NanoSpekt

Transparent conductive materials based on nanoparticles

Transparent electronics devices are present in today’s thin film displays, solar cells, and touchscreens and will bring flexible versions of such devices in the near future. Their production requires printable materials that are transparent and remain highly conductive even when deformed. Our network partner INM thus focuses on optically transparent materials. This BMBF-funded research project, a part of the NanoMatFutur initiative, uses nanoparticles with defined shapes and arrangements inside polymers to make transparent electrodes for touch-screen display or solar cells, for example. Chemists, material scientists and an engineer collaborate very closely in a team to create new materials that can be processed with well-established wet coating and printing techniques.

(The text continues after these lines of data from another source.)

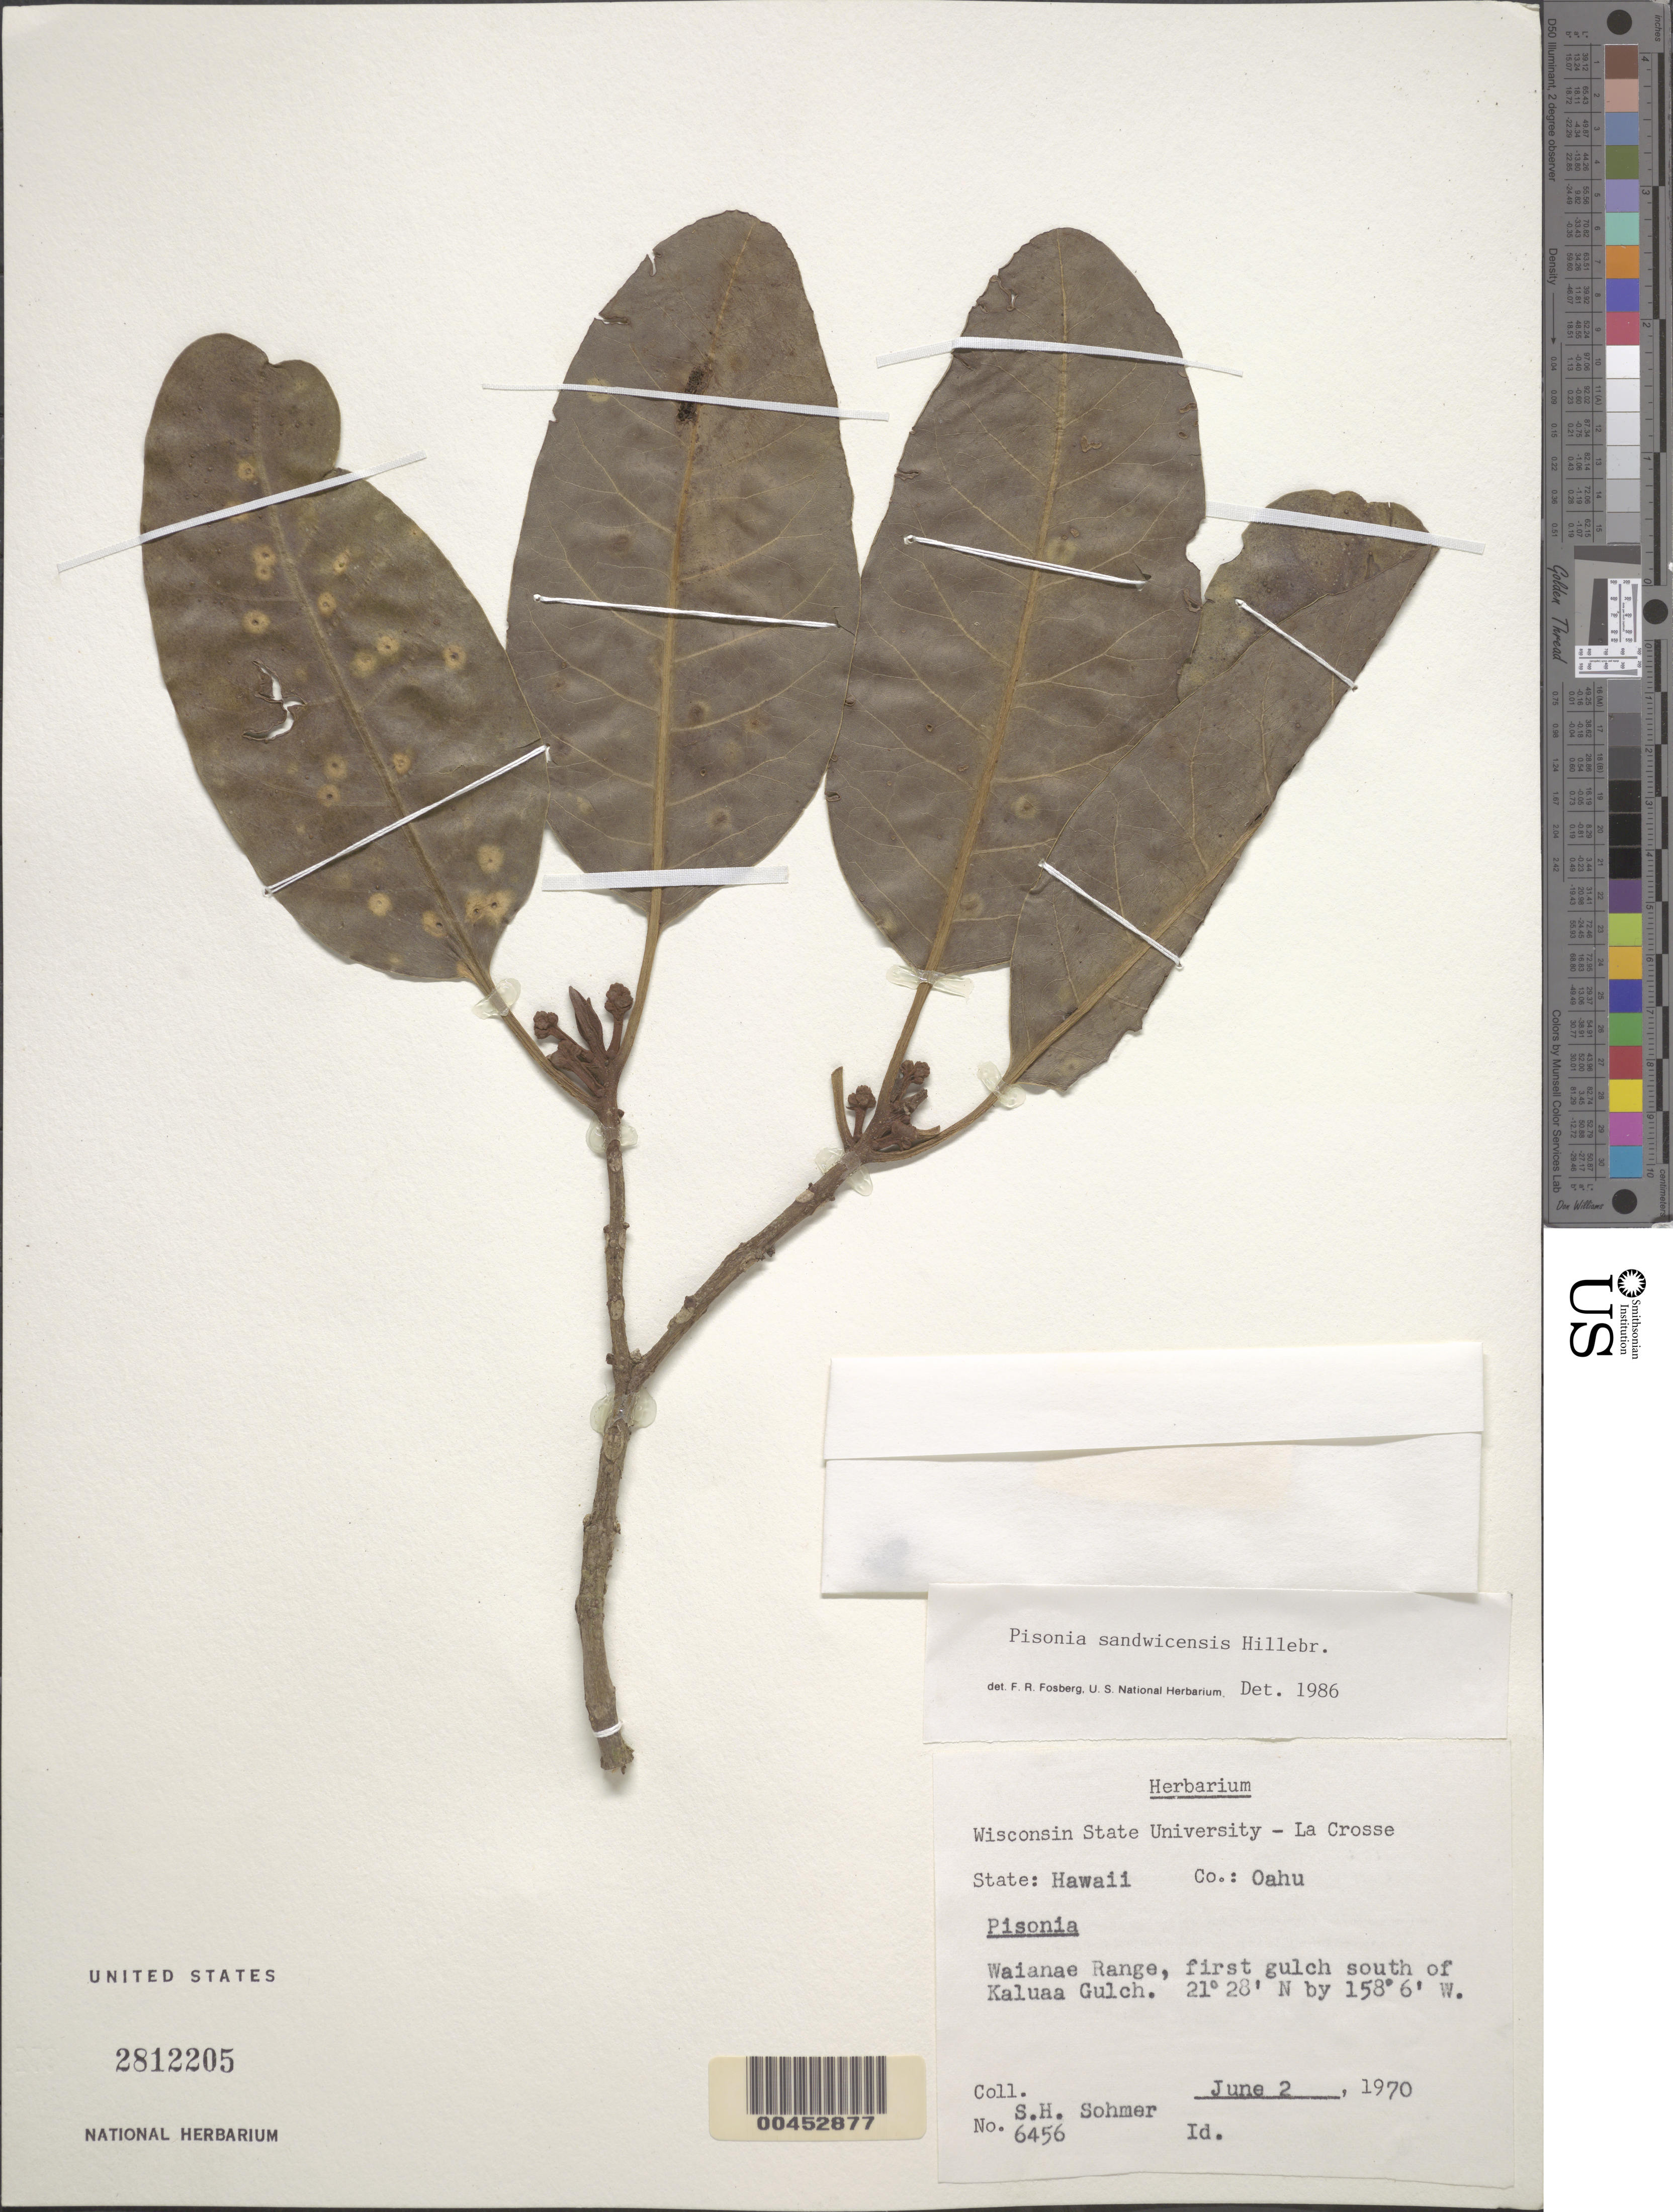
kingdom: Plantae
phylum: Tracheophyta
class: Magnoliopsida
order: Caryophyllales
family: Nyctaginaceae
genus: Rockia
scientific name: Rockia sandwicensis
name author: (Hillebr.) Heimerl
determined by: Wagner, W. L., (BOT), Smithsonian Institution - National Museum of Natural History (UNITED STATES)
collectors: S. H. Sohmer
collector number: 6456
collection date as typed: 2 Jun 1970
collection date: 1970-06-02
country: United States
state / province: Hawaii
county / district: Honolulu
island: Oahu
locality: Waianae Range, first gulch S of Kaluaa Gulch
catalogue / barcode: US 2812205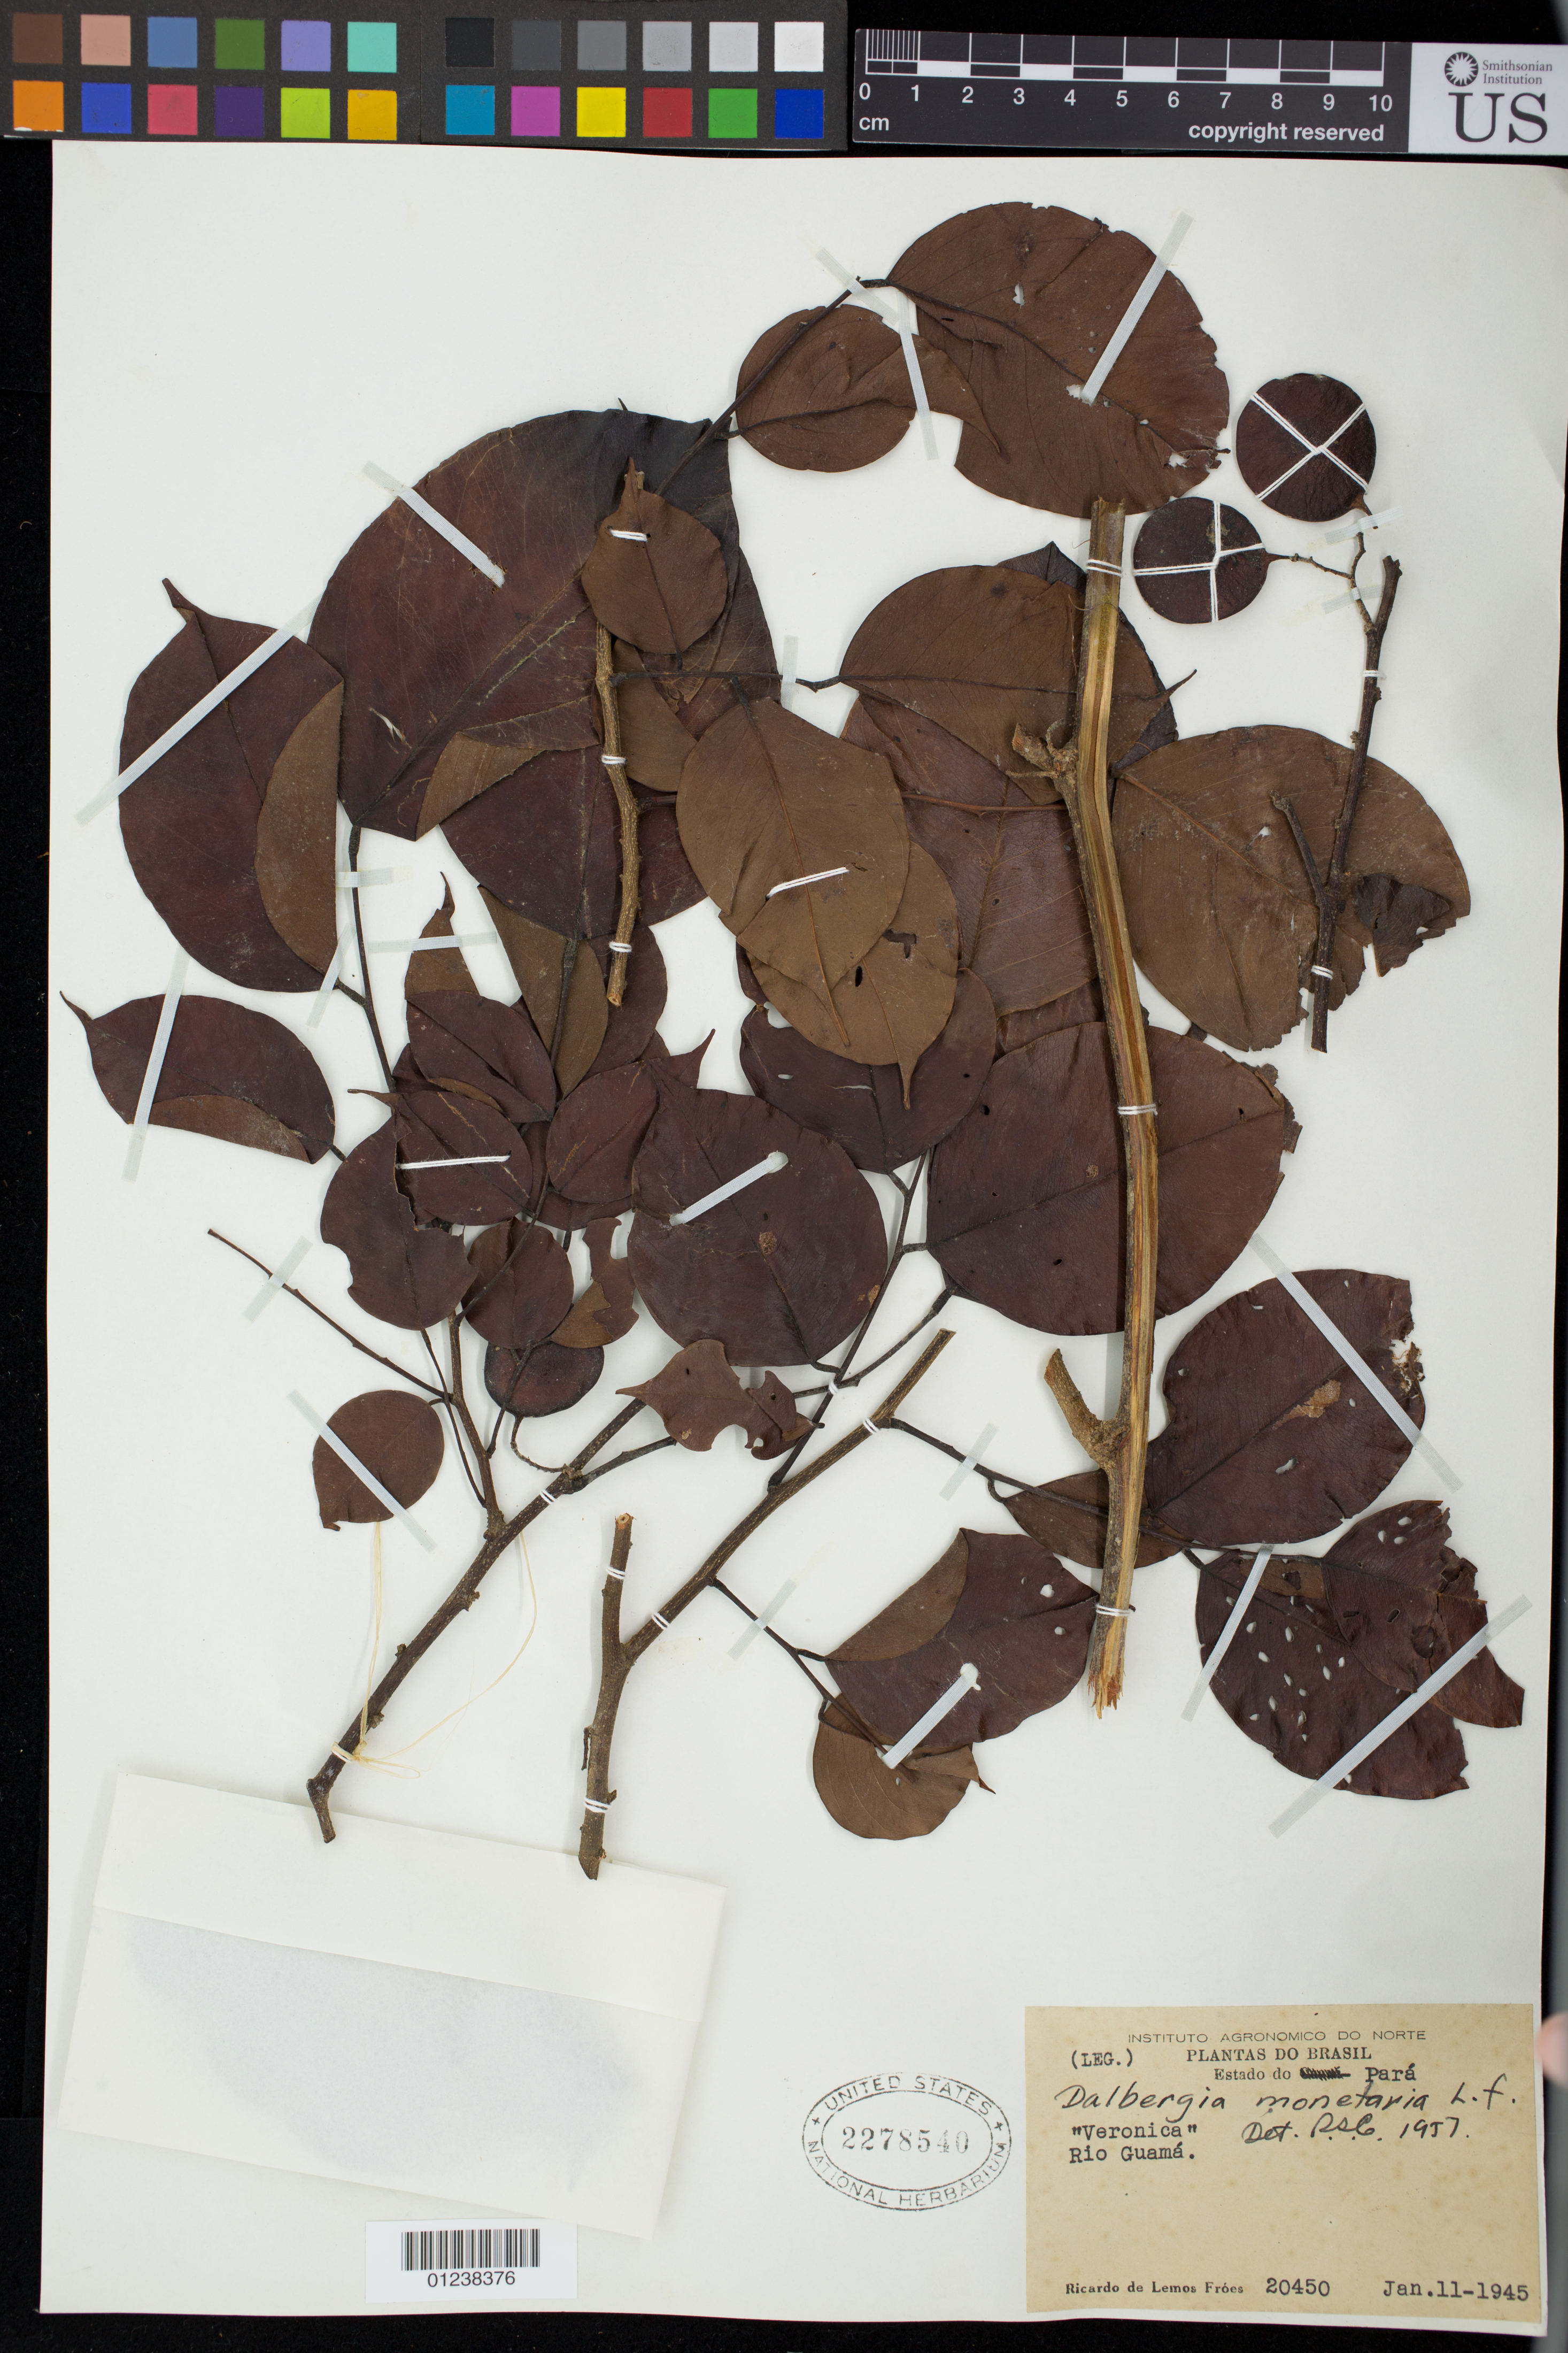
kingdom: Plantae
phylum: Tracheophyta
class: Magnoliopsida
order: Fabales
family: Fabaceae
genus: Dalbergia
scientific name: Dalbergia monetaria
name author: L. f.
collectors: R. L. Fróes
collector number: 20450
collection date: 1945-01-11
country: Brazil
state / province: Pará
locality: Rio Guama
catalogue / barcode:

Researchers at INM – Leibniz Institute for New Materials have combined a new self-assembling nano ink with an imprint process to create flexible conductive grids with a resolution below one micrometer. To print grids, an ink of gold nanowires is applied to a substrate. A structured stamp is pressed on the substrate and forces the ink into a pattern. “The nanowires are extremely thin and flexible; they adapt to any pattern of the stamp. During drying, the individual wires self-assemble and form larger, percolating bundles that form the grid,” explains Tobias Kraus from INM. The stamp is removed and the grid is treated in a plasma. “This compresses the bundles into conductive wires and results in a transparent, conductive grid. Depending on the geometry of the stamp, this simple method can shape any nano or microgrid,” says Kraus, head of the program division Structure Formation.

The thickness of the grid can be controlled via the gold concentration. “Only very small quantities of gold are needed to produce a conductive grid, far less than when using inks with spherical gold particles,” says Kraus. This makes the advantages of gold accessible for flexible electronics. “Our results show self-assembly and imprint can be combined to efficiently produce transparent, conductive materials. We will transfer this insight to other metals in further studies,” says Kraus.